MATERIAL SUPPLIED —
* Begin *

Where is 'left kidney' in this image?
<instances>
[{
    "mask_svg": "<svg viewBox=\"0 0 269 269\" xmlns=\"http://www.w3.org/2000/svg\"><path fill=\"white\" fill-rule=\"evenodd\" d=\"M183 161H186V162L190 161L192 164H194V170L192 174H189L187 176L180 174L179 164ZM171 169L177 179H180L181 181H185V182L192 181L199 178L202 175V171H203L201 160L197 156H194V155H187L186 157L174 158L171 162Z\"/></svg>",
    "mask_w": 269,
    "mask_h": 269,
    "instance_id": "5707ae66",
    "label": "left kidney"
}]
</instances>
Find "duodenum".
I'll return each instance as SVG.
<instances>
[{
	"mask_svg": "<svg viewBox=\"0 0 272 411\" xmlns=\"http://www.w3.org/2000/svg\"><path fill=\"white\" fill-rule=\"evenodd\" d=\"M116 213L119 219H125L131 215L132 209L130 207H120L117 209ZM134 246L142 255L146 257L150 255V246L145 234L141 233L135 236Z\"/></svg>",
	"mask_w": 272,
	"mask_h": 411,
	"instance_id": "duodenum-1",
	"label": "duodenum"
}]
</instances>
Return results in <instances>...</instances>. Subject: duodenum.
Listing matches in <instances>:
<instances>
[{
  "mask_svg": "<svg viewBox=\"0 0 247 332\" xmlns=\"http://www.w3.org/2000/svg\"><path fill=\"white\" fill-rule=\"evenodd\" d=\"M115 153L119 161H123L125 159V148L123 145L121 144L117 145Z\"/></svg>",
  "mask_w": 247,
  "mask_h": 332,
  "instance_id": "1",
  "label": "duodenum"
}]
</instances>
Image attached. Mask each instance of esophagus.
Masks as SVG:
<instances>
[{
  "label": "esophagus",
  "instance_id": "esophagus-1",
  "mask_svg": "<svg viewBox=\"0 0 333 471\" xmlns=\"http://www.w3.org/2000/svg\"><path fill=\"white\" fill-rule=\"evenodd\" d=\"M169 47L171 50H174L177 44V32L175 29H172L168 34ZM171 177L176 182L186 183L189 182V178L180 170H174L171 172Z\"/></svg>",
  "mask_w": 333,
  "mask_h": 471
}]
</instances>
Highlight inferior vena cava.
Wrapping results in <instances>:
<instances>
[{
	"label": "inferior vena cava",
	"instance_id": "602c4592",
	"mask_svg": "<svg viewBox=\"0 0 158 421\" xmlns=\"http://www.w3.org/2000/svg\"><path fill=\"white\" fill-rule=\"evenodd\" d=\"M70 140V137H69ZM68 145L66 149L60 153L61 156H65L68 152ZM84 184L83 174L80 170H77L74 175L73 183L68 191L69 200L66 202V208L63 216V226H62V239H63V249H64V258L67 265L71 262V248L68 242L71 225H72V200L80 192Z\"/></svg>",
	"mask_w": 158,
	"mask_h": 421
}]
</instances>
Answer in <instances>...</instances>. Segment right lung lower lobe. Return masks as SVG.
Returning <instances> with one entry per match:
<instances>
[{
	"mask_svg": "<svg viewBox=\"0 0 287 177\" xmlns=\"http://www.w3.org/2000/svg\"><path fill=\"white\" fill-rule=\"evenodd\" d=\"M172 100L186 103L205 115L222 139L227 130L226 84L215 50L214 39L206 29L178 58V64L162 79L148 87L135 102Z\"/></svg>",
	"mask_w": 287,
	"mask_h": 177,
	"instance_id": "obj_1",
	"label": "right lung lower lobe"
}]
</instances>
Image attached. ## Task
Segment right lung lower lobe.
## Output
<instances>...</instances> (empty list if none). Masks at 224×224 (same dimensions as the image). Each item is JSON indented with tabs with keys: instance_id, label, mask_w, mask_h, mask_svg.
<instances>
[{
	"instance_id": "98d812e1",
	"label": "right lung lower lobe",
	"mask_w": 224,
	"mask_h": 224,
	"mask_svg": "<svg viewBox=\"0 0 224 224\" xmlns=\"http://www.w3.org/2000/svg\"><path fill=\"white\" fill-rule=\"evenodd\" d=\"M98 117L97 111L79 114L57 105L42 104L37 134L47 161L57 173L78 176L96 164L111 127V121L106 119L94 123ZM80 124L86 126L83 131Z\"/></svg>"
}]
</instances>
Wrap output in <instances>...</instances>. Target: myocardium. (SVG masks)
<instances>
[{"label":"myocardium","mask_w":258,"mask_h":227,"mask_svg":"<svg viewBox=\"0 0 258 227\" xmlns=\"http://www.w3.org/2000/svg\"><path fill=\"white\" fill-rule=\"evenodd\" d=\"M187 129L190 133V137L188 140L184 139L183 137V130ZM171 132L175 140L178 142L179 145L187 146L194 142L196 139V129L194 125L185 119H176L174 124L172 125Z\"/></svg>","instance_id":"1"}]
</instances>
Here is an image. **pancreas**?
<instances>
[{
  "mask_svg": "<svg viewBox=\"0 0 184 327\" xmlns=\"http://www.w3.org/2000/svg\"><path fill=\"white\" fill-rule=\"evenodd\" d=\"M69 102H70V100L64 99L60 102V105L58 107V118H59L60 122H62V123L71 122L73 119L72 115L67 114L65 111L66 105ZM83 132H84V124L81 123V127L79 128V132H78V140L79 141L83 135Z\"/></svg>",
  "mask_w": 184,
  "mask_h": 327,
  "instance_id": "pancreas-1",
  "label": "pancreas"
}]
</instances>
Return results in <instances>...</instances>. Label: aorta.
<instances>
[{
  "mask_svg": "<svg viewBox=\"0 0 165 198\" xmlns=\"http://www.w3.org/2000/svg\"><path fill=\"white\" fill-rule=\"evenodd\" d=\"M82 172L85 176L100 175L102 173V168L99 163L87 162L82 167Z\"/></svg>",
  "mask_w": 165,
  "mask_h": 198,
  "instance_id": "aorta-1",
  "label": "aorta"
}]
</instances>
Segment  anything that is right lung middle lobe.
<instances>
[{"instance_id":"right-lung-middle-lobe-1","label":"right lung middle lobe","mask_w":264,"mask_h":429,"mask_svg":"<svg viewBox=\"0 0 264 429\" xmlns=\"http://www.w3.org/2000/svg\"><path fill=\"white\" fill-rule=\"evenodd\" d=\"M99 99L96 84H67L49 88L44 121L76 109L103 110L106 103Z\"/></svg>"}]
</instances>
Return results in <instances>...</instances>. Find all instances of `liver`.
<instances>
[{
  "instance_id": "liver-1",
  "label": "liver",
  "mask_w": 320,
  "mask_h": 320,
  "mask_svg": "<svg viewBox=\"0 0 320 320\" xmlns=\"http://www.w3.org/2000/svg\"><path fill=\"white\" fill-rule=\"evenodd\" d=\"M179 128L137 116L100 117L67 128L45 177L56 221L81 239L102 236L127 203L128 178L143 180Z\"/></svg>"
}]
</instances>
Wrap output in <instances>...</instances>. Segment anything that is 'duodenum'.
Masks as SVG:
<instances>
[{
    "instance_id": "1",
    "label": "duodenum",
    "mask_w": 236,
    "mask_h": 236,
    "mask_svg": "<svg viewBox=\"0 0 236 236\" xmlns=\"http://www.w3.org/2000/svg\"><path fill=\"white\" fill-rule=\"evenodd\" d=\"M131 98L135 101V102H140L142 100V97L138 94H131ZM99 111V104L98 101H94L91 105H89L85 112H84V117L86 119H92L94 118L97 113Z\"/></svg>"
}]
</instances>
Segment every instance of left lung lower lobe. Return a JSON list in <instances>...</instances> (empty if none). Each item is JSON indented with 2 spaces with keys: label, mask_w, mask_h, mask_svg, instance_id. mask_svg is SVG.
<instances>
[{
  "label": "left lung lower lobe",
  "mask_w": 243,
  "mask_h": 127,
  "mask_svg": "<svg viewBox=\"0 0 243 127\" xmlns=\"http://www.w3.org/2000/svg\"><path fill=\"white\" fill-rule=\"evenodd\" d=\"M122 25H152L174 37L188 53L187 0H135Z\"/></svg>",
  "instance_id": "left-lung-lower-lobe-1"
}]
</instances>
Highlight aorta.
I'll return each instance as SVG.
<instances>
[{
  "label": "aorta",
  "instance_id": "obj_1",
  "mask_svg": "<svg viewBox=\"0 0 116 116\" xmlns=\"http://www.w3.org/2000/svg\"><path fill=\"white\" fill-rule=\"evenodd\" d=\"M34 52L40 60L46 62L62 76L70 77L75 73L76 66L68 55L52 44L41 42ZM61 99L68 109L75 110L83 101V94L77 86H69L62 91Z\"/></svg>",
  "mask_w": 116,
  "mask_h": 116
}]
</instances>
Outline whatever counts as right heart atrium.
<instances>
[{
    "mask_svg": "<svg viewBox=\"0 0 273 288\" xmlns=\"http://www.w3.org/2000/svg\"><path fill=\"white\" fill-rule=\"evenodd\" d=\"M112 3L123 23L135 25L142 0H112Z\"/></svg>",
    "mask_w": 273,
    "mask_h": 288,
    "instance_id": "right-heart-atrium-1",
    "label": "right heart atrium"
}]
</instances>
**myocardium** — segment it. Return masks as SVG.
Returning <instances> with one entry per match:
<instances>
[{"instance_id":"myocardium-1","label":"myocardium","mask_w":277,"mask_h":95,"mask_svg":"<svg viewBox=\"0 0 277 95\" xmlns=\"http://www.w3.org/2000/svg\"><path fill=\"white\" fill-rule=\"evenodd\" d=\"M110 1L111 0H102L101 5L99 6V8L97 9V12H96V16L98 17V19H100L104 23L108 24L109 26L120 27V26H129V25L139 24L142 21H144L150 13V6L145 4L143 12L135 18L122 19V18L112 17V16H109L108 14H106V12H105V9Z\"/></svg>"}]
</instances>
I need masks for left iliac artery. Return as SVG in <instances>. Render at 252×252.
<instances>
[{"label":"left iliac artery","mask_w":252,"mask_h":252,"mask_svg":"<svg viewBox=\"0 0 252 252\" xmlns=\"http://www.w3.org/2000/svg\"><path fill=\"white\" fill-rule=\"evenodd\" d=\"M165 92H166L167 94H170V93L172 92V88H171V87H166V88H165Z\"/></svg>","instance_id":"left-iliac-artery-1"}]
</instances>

* End *

GIVEN EXERCISE —
How many lines of the material above contain the string "left"? Case counts, so only exact uppercase and lowercase matches qualify. Reply with the number alone.

PROBLEM SOLUTION —
7